Israeli playwright and Hebrew Literature Professor AB Yehoshua, often referred to as “the William Faulkner of Israeli literature,” spoke to a crowd in Corwin Pavilion on Sunday and asked the United States to recognize the importance of the conflict between Israel and the Palestinians.
Yehoshua was a child during the Israeli war for independence in 1948, after armies from Egypt, Syria, Jordan, Iraq, Saudi Arabia and Lebanon invaded the recently declared Jewish State. He was involved in both the Sinai Affair – when Egypt blocked Israeli ships from going through the Suez Canal – and the Yom Kippur War in 1973, when Egypt and Syria attacked Israel on the first day of Yom Kippur in October.
Yehoshua said he supports Zionism – a movement that supports Israel as a Jewish national state – which he said can be described with two words: borders and serenity. A completely Jewish state would allow the Jewish people a place where a sense of normalcy is possible, he said.
State borders, Yehoshua said, become the most precious aspects of a country because they raise consciousness of the borders and unite people who fight to defend them. He believed the implementation of a strong border for Israel, along with a complete separation of the Israelis and the Palestinians, would eventually lead to peace. He has also argued against Palestinian return to Israeli homelands.

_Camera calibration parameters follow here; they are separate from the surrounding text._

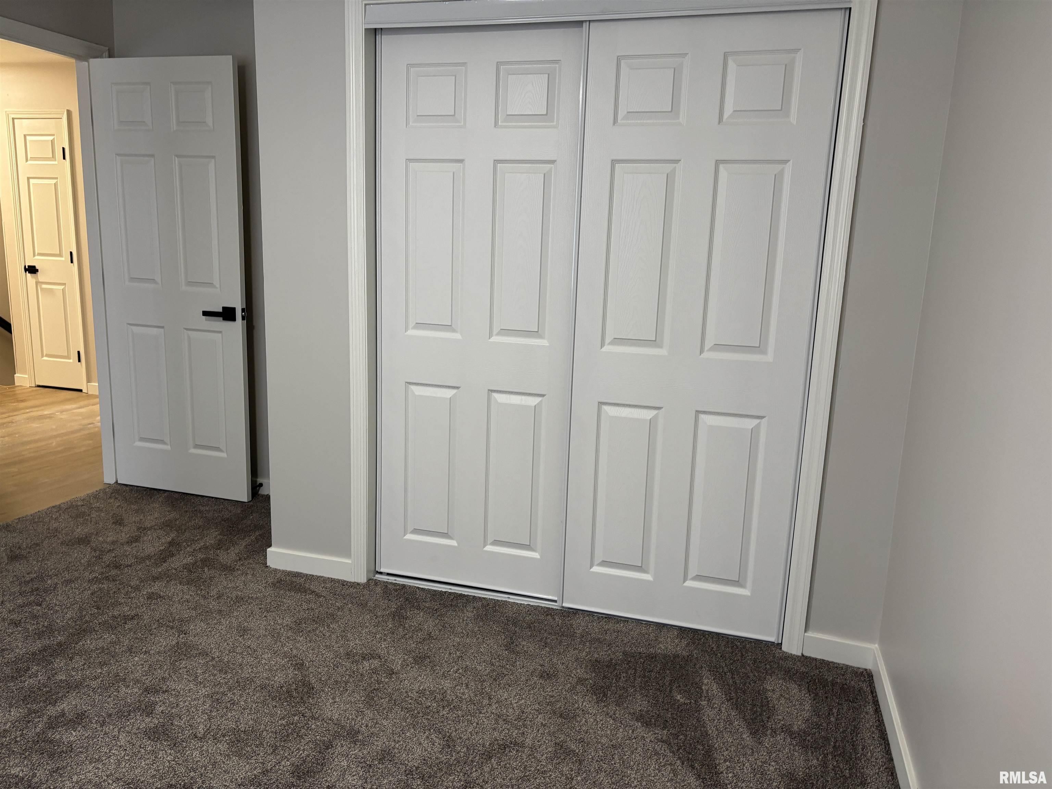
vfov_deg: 53.1
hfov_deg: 67.3
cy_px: 394
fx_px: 790
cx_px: 526
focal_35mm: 26
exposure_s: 1/57
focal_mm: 5.96
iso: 125
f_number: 1.6
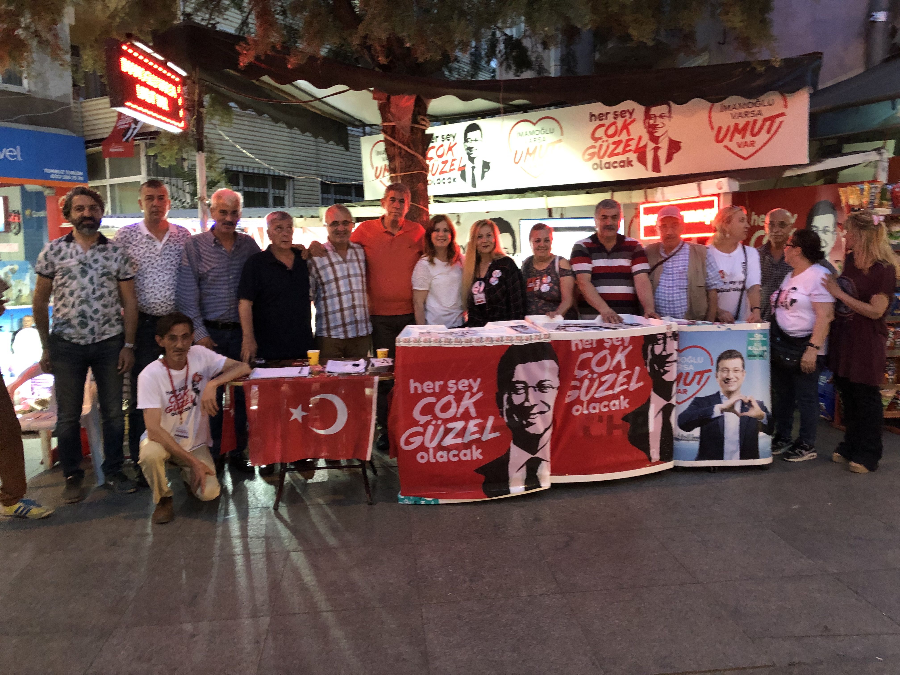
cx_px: 450
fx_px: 728
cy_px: 338
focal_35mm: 28
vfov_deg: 49.7
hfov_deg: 63.4
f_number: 1.8
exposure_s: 1/4
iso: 100
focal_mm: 3.99
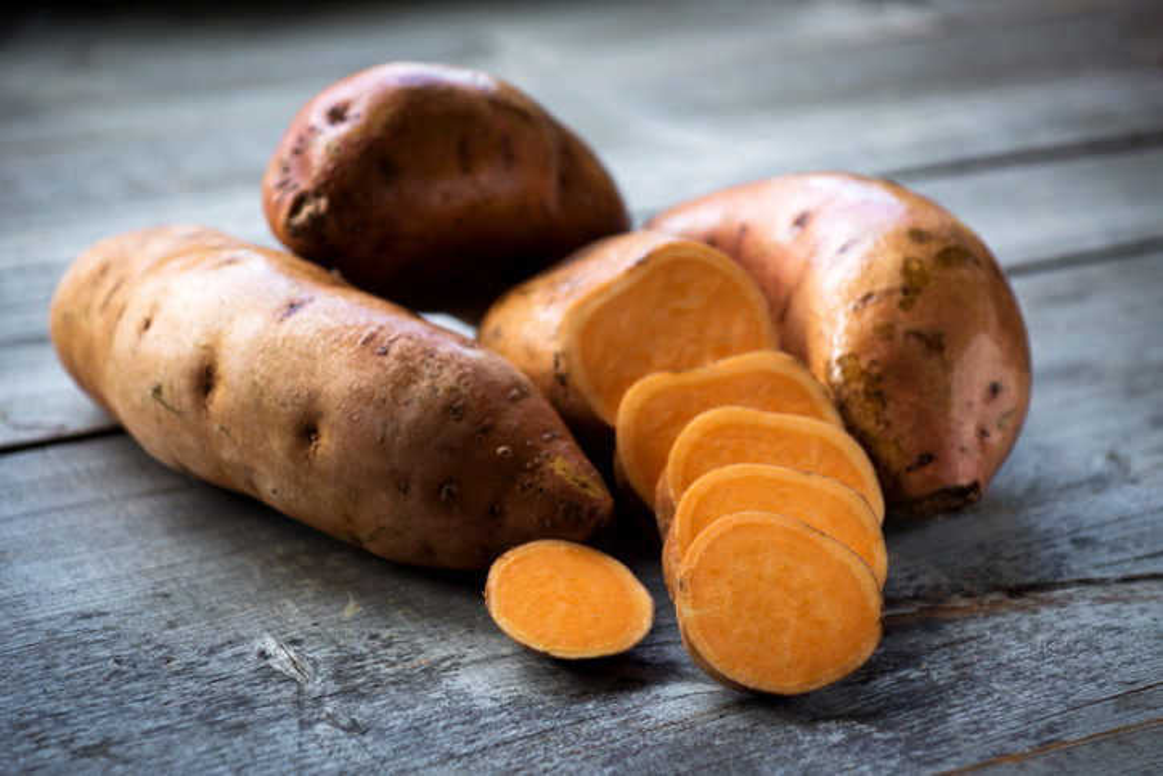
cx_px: 582
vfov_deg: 13.0
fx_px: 3393
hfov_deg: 19.5
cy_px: 388
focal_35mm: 105
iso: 100
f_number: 4.5
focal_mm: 70
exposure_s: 1/50
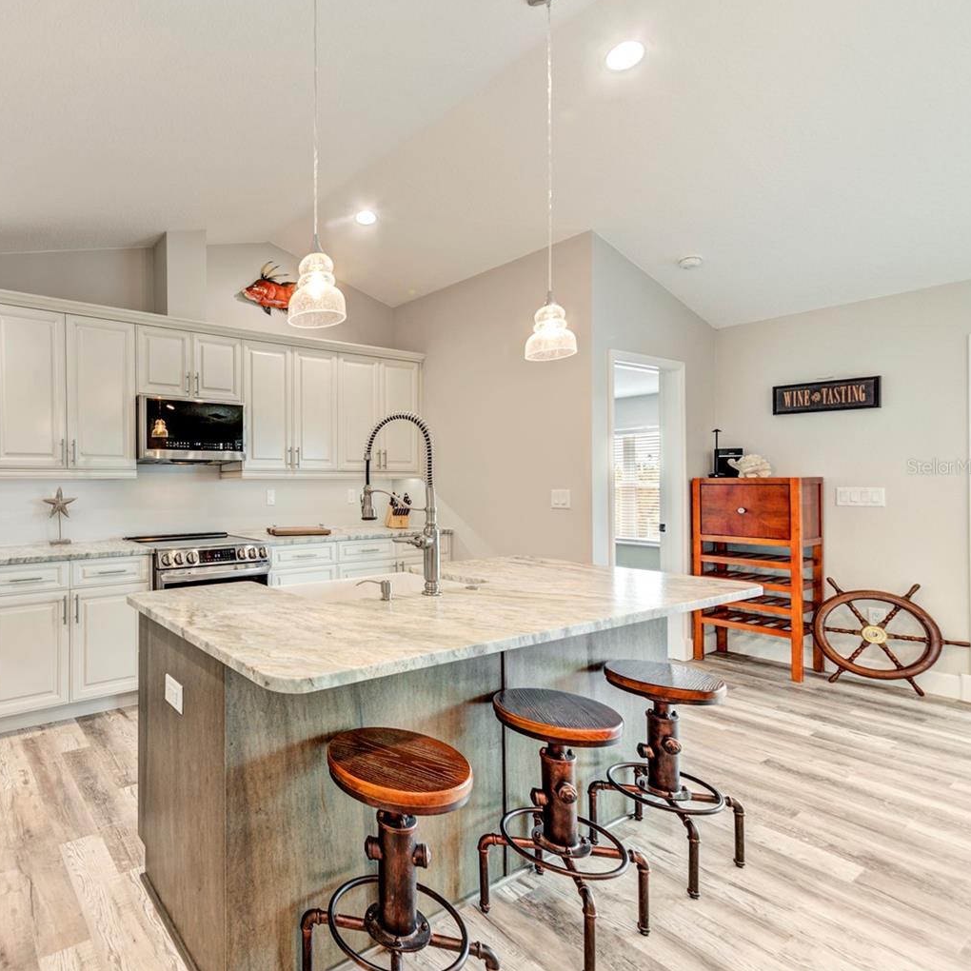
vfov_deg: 87.4
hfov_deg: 80.0
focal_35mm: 16
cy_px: 466
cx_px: 230
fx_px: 508
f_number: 8
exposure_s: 1/10
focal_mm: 12
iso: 400
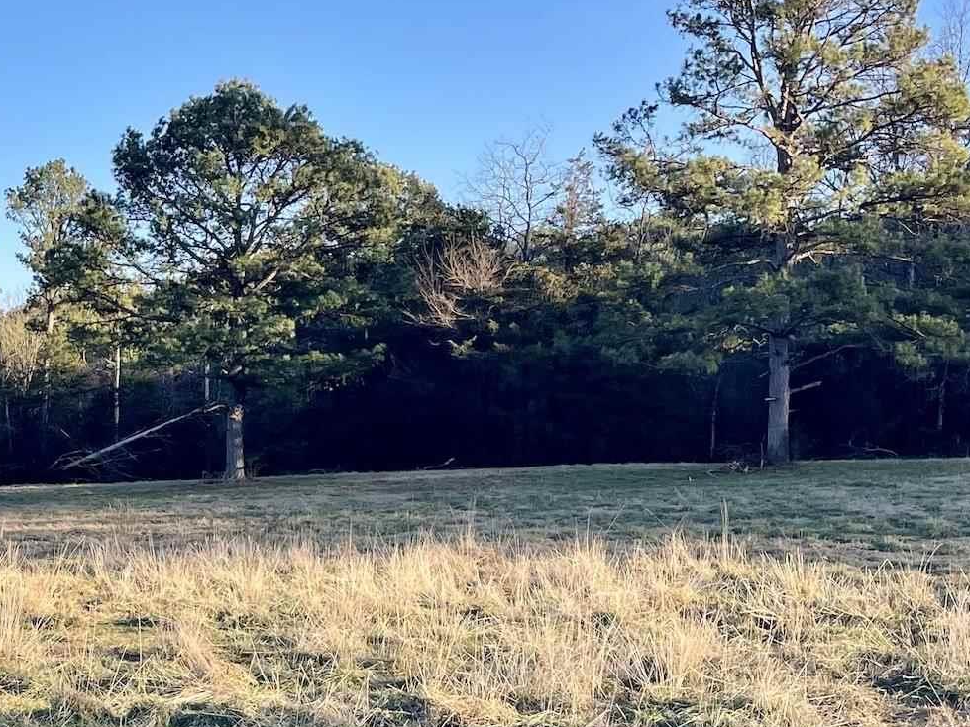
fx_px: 1905
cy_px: 629
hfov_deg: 26.8
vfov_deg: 21.2
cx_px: -25
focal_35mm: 68
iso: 32
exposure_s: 1/997
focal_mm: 4.2
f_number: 1.6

All the settlements and agreements that have taken place between the Israelis and Palestinians negate the current disputes, Yehoshua said, and lead to a false sense of serenity that could only occur with the complete separation of Israelis and Palestinians.
“We must not create an illusion of serenity in a place that can never have serenity,” he said.
Yehoshua said that there is no possibility that one side will be able to expunge the other completely through violence and that peace between the Palestinians and the Israelis will come from their own solutions not from settlements.
“Settlement is an obstacle to peace,” he said. “By settlement you are closing the opportunity of the future.”
Yehoshua, called for an immediate decrease in the violence to help protect the future.
“I put this assumption to say continuation of the conflict is becoming very dangerous,” he said, “and the dimension that it is taking is far more dangerous than before.”